> _DATA_

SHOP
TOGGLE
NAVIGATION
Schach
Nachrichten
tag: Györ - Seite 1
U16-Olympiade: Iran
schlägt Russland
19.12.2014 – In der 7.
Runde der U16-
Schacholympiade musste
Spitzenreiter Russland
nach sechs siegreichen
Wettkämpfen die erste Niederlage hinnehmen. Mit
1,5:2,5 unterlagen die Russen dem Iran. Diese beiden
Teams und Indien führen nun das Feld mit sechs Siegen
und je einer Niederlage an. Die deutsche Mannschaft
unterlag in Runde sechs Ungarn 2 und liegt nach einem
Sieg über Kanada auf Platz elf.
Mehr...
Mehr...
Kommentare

> _WHAT IS REQUIRED_
Select all lines in the listing that include the word "Iran".

> _RESULT FOR THIS TASK_
U16-Olympiade: Iran
1,5:2,5 unterlagen die Russen dem Iran. Diese beiden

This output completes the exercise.